Für den NDB sind gewaltsame Zusammenstösse zwischen Anhängern der kurdischen Arbeiterpartei (PKK) und Personen aus türkisch-islamistischen oder -nationalistischen Kreisen oder Sympathisanten des «Islamischen Staats» die wahrscheinlichste Bedrohung der inneren Sicherheit.

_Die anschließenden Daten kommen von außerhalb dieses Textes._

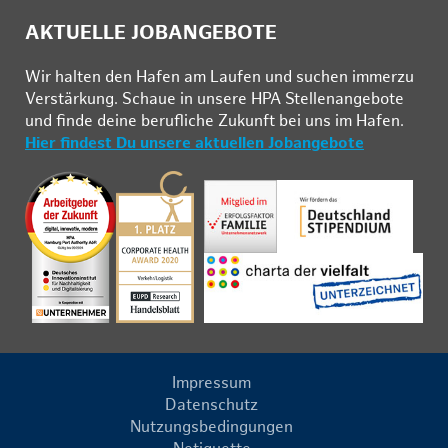
AKTUELLE JOBANGEBOTE
Wir hal­ten den Ha­fen am Lau­fen und su­chen im­mer­zu
Ver­stär­kung. Schau­e in un­se­re HPA Stel­len­an­ge­bo­te
und fin­de deine be­ruf­li­che Zu­kunft bei uns im Ha­fen.
Hier findest Du unsere aktuellen Jobangebote
Impressum
Datenschutz
Nutzungsbedingungen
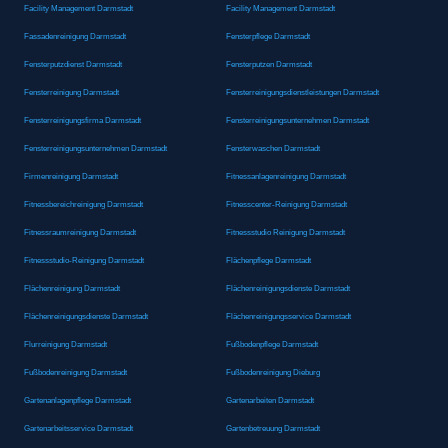
Facility Management Darmstadt
Facility Management Darmstadt
Fassadenreinigung Darmstadt
Fensterpflege Darmstadt
Fensterputzdienst Darmstadt
Fensterputzen Darmstadt
Fensterreinigung Darmstadt
Fensterreinigungsdienstleistungen Darmstadt
Fensterreinigungsfirma Darmstadt
Fensterreinigungsunternehmen Darmstadt
Fensterreinigungsunternehmen Darmstadt
Fensterwaschen Darmstadt
Firmenreinigung Darmstadt
Fitnessanlagenreinigung Darmstadt
Fitnessbereichreinigung Darmstadt
Fitnesscenter-Reinigung Darmstadt
Fitnessraumreinigung Darmstadt
Fitnessstudio Reinigung Darmstadt
Fitnessstudio-Reinigung Darmstadt
Flächenpflege Darmstadt
Flächenreinigung Darmstadt
Flächenreinigungsdienste Darmstadt
Flächenreinigungsdienste Darmstadt
Flächenreinigungsservice Darmstadt
Flurreinigung Darmstadt
Fußbodenpflege Darmstadt
Fußbodenreinigung Darmstadt
Fußbodenreinigung Dieburg
Gartenanlagenpflege Darmstadt
Gartenarbeiten Darmstadt
Gartenarbeitsservice Darmstadt
Gartenbetreuung Darmstadt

Falls zum Beispiel der PKK-Führer Abdullah Öcalan, der sich seit 1999 in türkischer Gefangenschaft befindet, zu Tode kommen sollte, ist laut dem NDB «mit Ausschreitungen gegen türkische Vertretungen und Einrichtungen zu rechnen».
Auf die Frage, ob und wo politische Auftritte im Zusammenhang mit den Wahlen in der Türkei bereits geplant seien, antwortet der NDB nicht.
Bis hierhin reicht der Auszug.